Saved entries

Content starts

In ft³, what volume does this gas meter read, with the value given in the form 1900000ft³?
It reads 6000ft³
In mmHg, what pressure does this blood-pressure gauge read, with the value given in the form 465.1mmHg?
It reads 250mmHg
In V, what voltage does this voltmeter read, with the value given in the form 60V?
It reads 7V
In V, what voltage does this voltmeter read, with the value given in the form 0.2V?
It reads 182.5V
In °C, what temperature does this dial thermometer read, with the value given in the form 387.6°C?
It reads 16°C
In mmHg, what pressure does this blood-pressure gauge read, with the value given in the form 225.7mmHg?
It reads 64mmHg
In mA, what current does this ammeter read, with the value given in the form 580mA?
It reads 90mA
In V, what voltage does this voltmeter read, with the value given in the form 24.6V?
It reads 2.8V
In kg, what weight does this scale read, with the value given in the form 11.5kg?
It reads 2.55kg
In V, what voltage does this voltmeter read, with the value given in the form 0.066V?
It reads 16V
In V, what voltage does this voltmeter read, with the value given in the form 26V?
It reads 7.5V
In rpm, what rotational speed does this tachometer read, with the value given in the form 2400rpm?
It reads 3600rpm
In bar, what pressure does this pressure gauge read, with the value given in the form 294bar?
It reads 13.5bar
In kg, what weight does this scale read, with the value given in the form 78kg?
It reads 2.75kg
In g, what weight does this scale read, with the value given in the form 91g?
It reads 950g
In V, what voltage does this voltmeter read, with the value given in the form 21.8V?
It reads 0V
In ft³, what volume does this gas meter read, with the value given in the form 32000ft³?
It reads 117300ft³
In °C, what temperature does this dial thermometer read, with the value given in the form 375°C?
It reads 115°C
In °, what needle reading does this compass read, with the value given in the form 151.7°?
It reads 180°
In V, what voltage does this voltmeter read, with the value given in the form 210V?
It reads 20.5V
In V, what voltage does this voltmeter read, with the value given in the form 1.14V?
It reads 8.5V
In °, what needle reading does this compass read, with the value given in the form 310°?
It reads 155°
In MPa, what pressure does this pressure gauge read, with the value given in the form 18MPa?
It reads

Content ends

Write out the material above again, swapping every "voltmeter" for "volt meter". Leave everything else unchanged.

TASK RESULT:
In ft³, what volume does this gas meter read, with the value given in the form 1900000ft³?
It reads 6000ft³
In mmHg, what pressure does this blood-pressure gauge read, with the value given in the form 465.1mmHg?
It reads 250mmHg
In V, what voltage does this volt meter read, with the value given in the form 60V?
It reads 7V
In V, what voltage does this volt meter read, with the value given in the form 0.2V?
It reads 182.5V
In °C, what temperature does this dial thermometer read, with the value given in the form 387.6°C?
It reads 16°C
In mmHg, what pressure does this blood-pressure gauge read, with the value given in the form 225.7mmHg?
It reads 64mmHg
In mA, what current does this ammeter read, with the value given in the form 580mA?
It reads 90mA
In V, what voltage does this volt meter read, with the value given in the form 24.6V?
It reads 2.8V
In kg, what weight does this scale read, with the value given in the form 11.5kg?
It reads 2.55kg
In V, what voltage does this volt meter read, with the value given in the form 0.066V?
It reads 16V
In V, what voltage does this volt meter read, with the value given in the form 26V?
It reads 7.5V
In rpm, what rotational speed does this tachometer read, with the value given in the form 2400rpm?
It reads 3600rpm
In bar, what pressure does this pressure gauge read, with the value given in the form 294bar?
It reads 13.5bar
In kg, what weight does this scale read, with the value given in the form 78kg?
It reads 2.75kg
In g, what weight does this scale read, with the value given in the form 91g?
It reads 950g
In V, what voltage does this volt meter read, with the value given in the form 21.8V?
It reads 0V
In ft³, what volume does this gas meter read, with the value given in the form 32000ft³?
It reads 117300ft³
In °C, what temperature does this dial thermometer read, with the value given in the form 375°C?
It reads 115°C
In °, what needle reading does this compass read, with the value given in the form 151.7°?
It reads 180°
In V, what voltage does this volt meter read, with the value given in the form 210V?
It reads 20.5V
In V, what voltage does this volt meter read, with the value given in the form 1.14V?
It reads 8.5V
In °, what needle reading does this compass read, with the value given in the form 310°?
It reads 155°
In MPa, what pressure does this pressure gauge read, with the value given in the form 18MPa?
It reads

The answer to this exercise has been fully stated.